Yes, I know the lyrics (seen stage production 5 times etc, seen the filmed version 4 times, near word perfect on the soundtrack, and am a tedious Hamilton nerd of 8 years standing. My poor neighbours!). But you brought his daughter into it, and that doesn’t make sense to me.
I was saying that he isn’t gaslighting us, which your post claimed. He’s making the hopeful and optimistic promises to newborn Philip (as Burr does to Theodosia) that every new parent makes, and he means them - as does Burr. Just as the Constitution makes bold and hopeful promises (linked in the lyric “you will come of age with our young nation”) and is full of contradictions (“so is independence”)
But as Act 2 shows, what starts as hope, optimism and bold intentions gets bogged down in power struggles, pettiness and human weakness.
That’s not gaslighting, that’s failing to live up to your aspirations. We’re all guilty of that I think.

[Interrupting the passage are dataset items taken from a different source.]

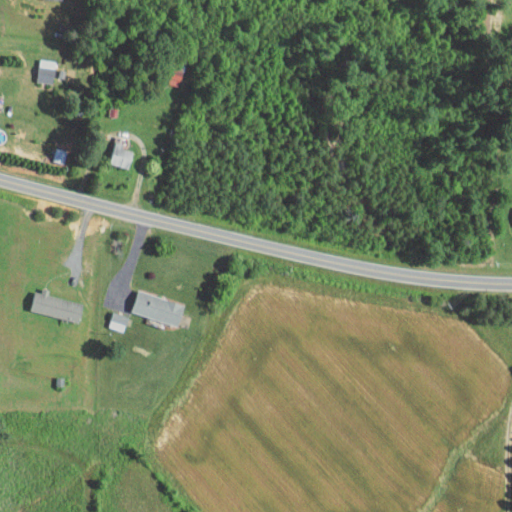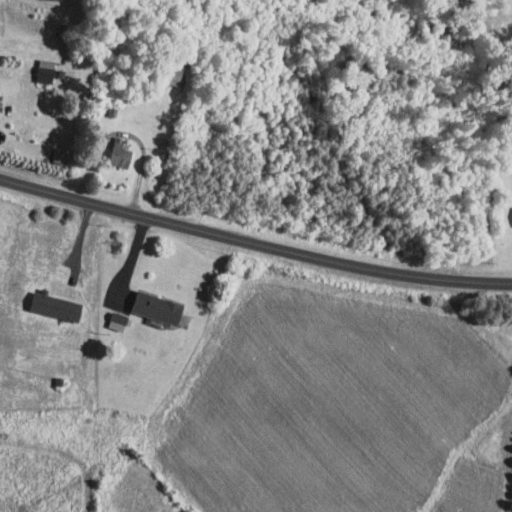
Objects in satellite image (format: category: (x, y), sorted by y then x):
building: (35, 64)
building: (49, 148)
building: (112, 150)
road: (129, 160)
road: (253, 242)
road: (129, 263)
building: (46, 300)
building: (148, 301)
building: (107, 315)
road: (506, 466)
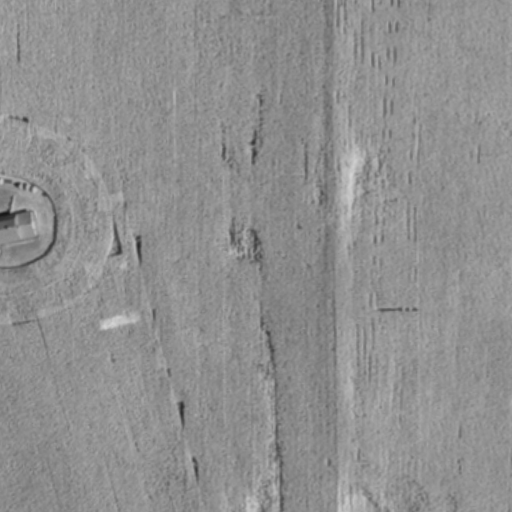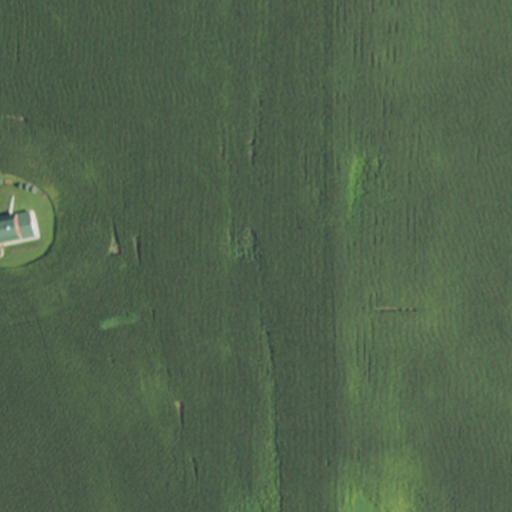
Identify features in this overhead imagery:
building: (10, 233)
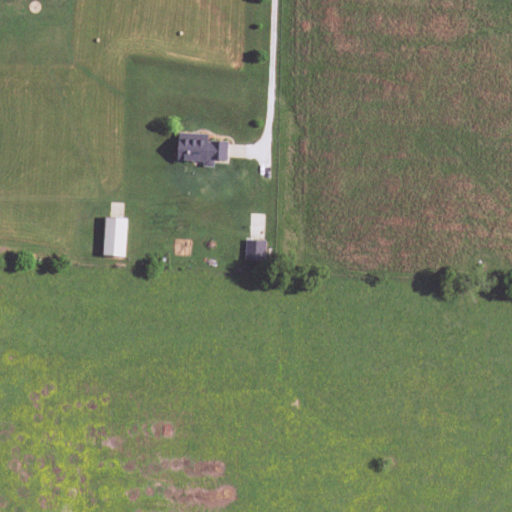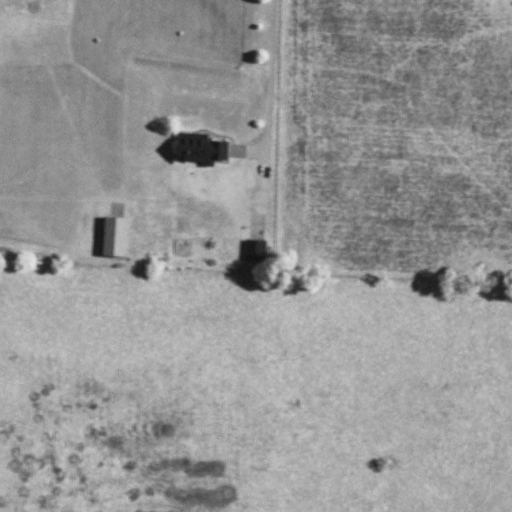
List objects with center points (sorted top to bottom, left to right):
road: (268, 87)
building: (199, 149)
building: (114, 237)
building: (254, 250)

He betrays Eliza twice - first by sleeping with Maria and paying off her husband, then by making it public. And she punishes him (rightly so) by completely withdrawing from him. It’s only their combined grief that reunites them.

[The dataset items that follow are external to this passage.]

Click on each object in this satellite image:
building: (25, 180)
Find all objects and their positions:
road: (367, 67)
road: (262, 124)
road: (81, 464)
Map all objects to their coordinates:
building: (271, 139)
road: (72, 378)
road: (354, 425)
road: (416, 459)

Hamilton is a self-serving asshole when it comes to infidelity, but I don’t think he’s guilty of what your post suggested.
I also don’t think his eldest daughter is remotely relevant - he had seven children, two of them girls, and only the elder Philip is a character in the musical. (After Philip’s death they had another son and called him Philip as well) The rest of the family are all offstage because they have no bearing on the story.
I don’t think there’s any reason to believe he’s a poor father. Workaholic, sure, but comes down to see the piano recital (and Eliza’s hilarious beatboxing) and clearly loves him very much.
Philip goes to him for advice - hell, the duel is because Philip’s so outraged about the slurs on his father’s name.
Christ, I definitely pay too much attention to that show.
Anyway, in the face of 7 Brides et al, Hamilton barely registers for deeply messed up sexual politics.